果樹にかかわらず作物の育成には、肥料が必要となります。当園では、化学肥料は使用しないようにしています。肥料は牛糞堆肥などの有機物を使用しています。堆肥などの肥料は、化学肥料に比べて果樹に対する速効性はありませんが、じっくりと堆肥の栄養が効いてきます。また、土壌に生息する微生物の栄養源となるとも言われており、上記で記した微生物の活性化にも役立つます。そうしたことから堆肥を施用しています。また、畑を深溝し、ワラを入れるようにしています。これも堆肥と同様な効果が期待出るためです。

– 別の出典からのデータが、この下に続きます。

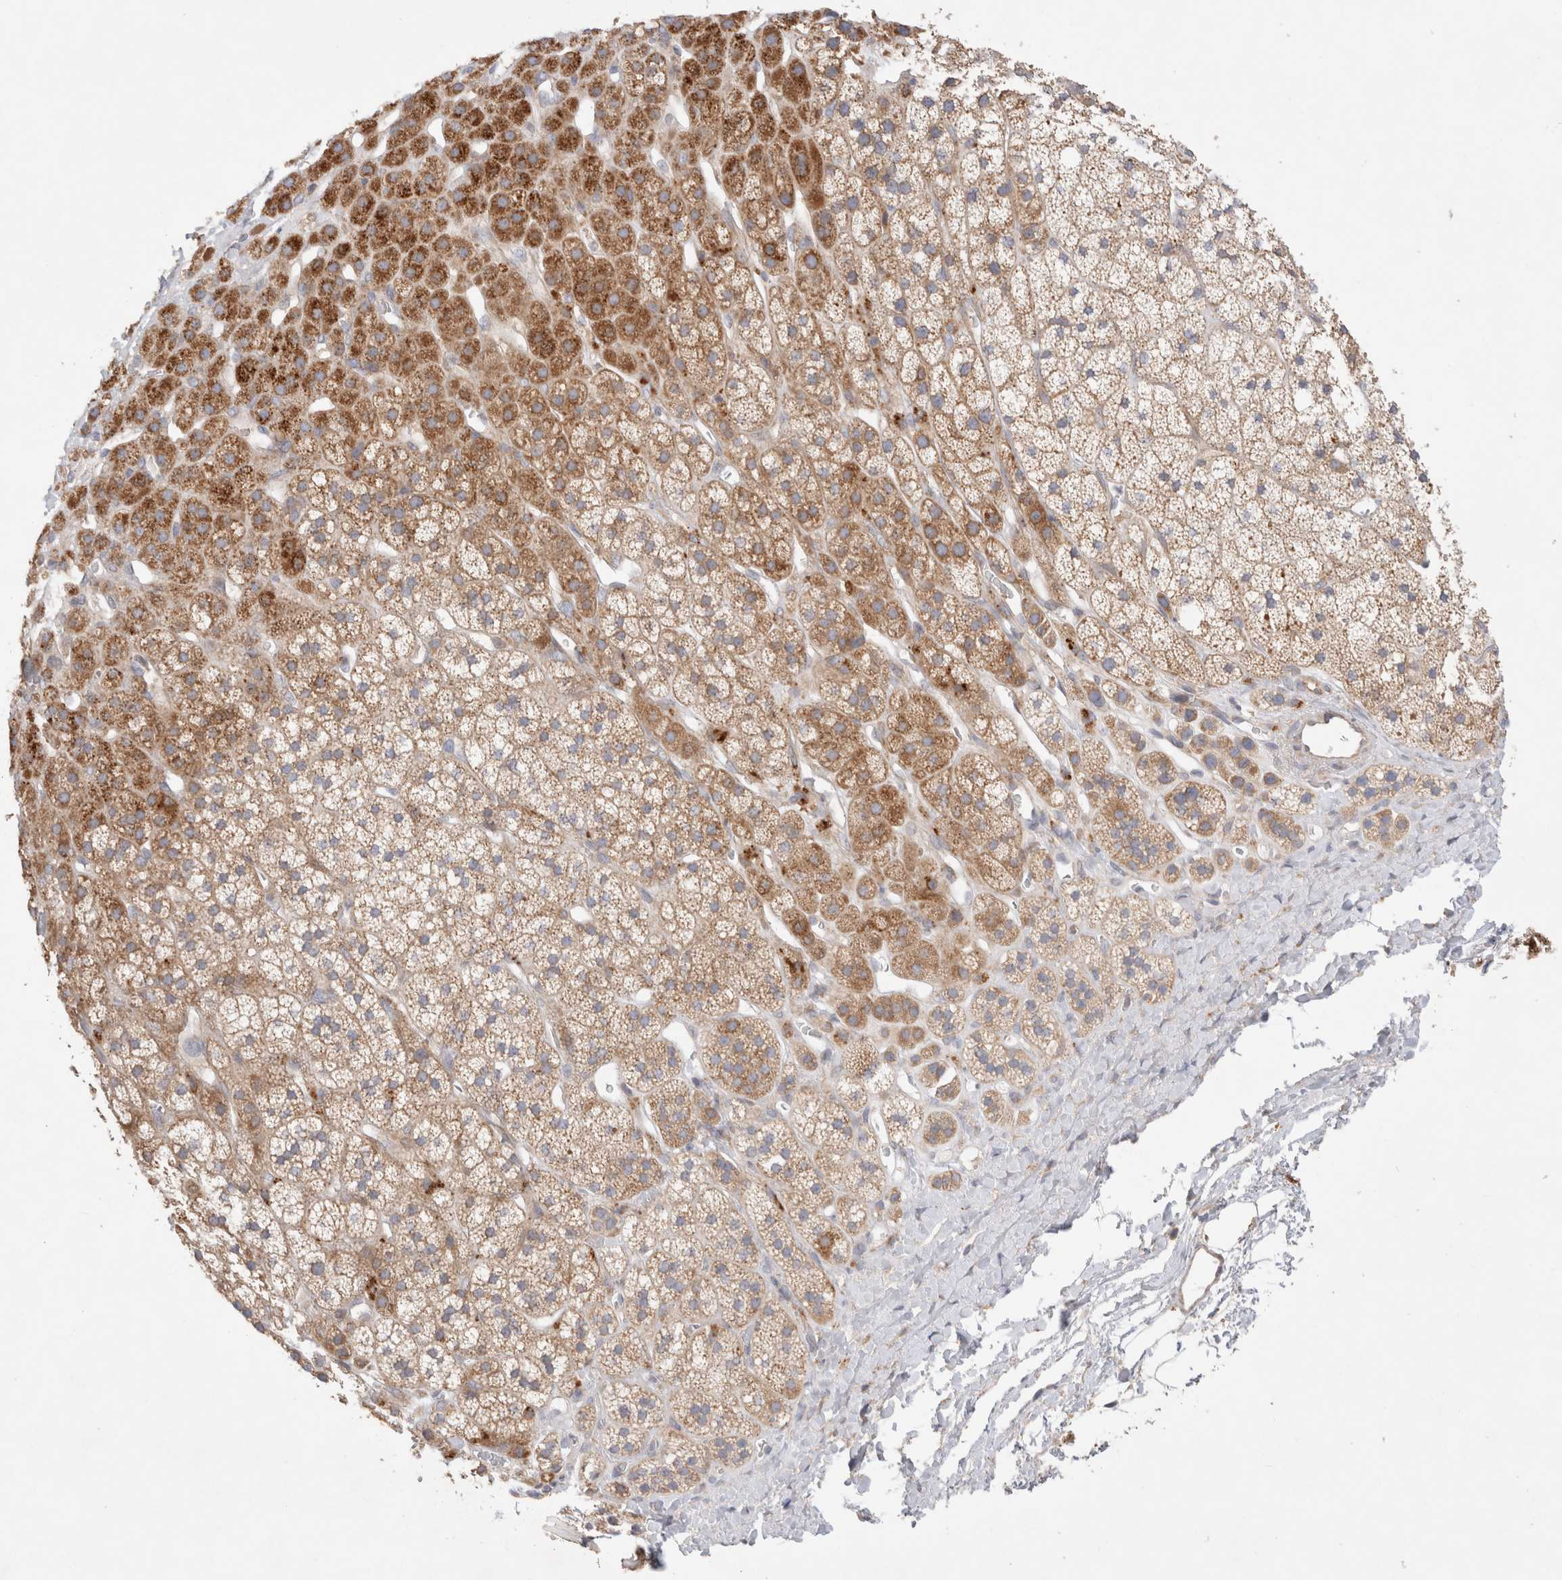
{"staining": {"intensity": "strong", "quantity": ">75%", "location": "cytoplasmic/membranous"}, "tissue": "adrenal gland", "cell_type": "Glandular cells", "image_type": "normal", "snomed": [{"axis": "morphology", "description": "Normal tissue, NOS"}, {"axis": "topography", "description": "Adrenal gland"}], "caption": "Immunohistochemical staining of benign human adrenal gland exhibits >75% levels of strong cytoplasmic/membranous protein expression in about >75% of glandular cells. The protein is stained brown, and the nuclei are stained in blue (DAB (3,3'-diaminobenzidine) IHC with brightfield microscopy, high magnification).", "gene": "TBC1D16", "patient": {"sex": "male", "age": 56}}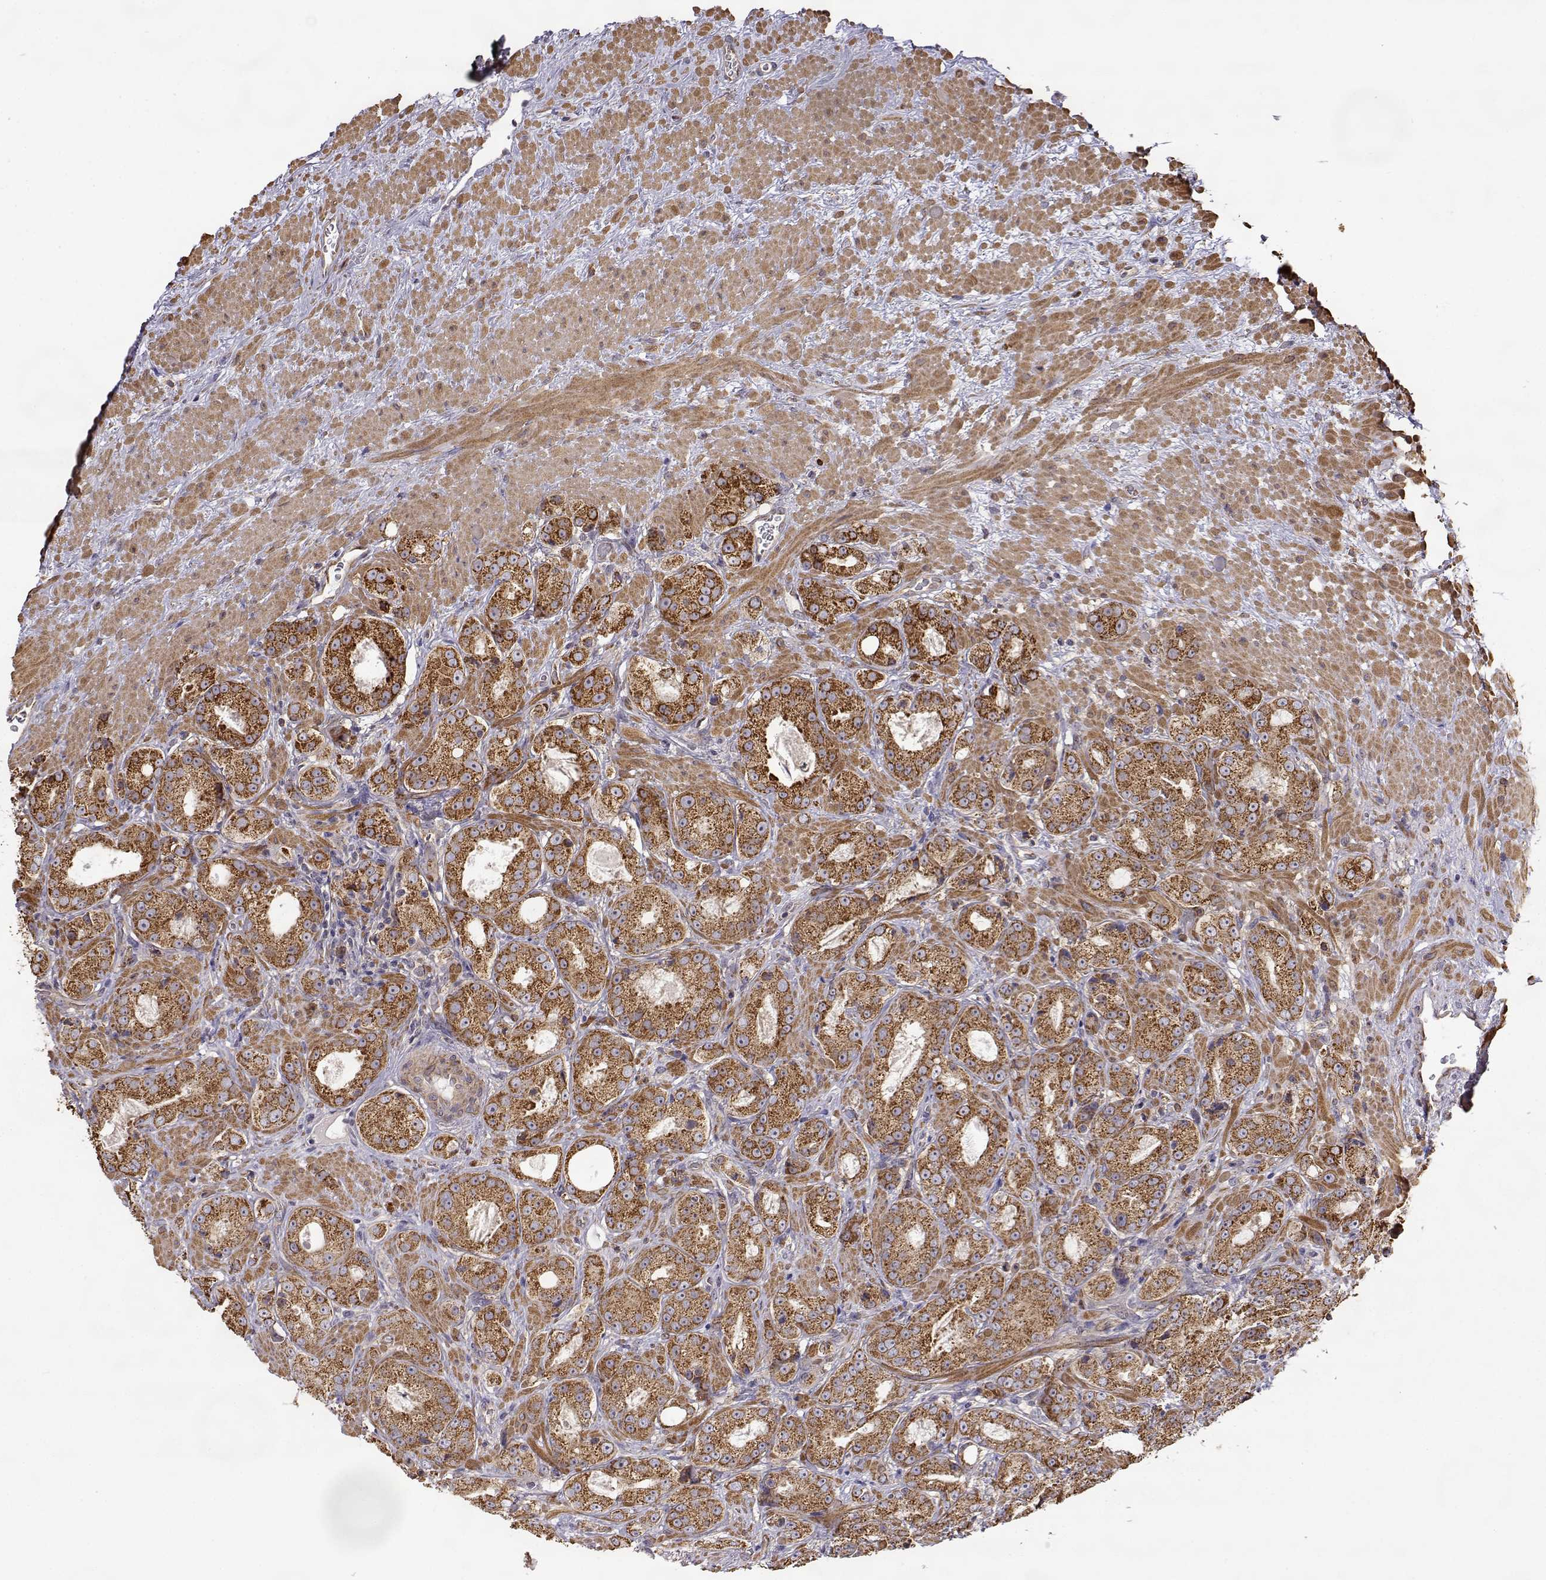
{"staining": {"intensity": "strong", "quantity": ">75%", "location": "cytoplasmic/membranous"}, "tissue": "prostate cancer", "cell_type": "Tumor cells", "image_type": "cancer", "snomed": [{"axis": "morphology", "description": "Normal tissue, NOS"}, {"axis": "morphology", "description": "Adenocarcinoma, High grade"}, {"axis": "topography", "description": "Prostate"}], "caption": "Immunohistochemistry (IHC) (DAB (3,3'-diaminobenzidine)) staining of human prostate cancer (adenocarcinoma (high-grade)) displays strong cytoplasmic/membranous protein staining in approximately >75% of tumor cells.", "gene": "PAIP1", "patient": {"sex": "male", "age": 83}}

○日本の作物への農薬使用は大変厳格なものです。平成18年から残留農薬について定めた「ポジティブリスト制度」が導入されました。残留基準が設定されている農薬についてのみ、基準内の残留は認め、それ以外は、人の健康を害するおそれのない量としての一律基準値0.01ppmが設定されました。それを超えた残留のある農産物の販売等を全面的に禁止するというものです。
○作物を栽培するうえで、農薬を全く使用しないと言うことは大変難しいと思います。特に果樹栽培においては殆ど不可能に近いと思います。当園は、農薬の使用に当たっては、作物の状態を観察し、使用しない、あるいは使用回数を減らす、使用時期を考慮する、希釈倍率を上げるなど、出来るだけ農薬の低減化に努めています。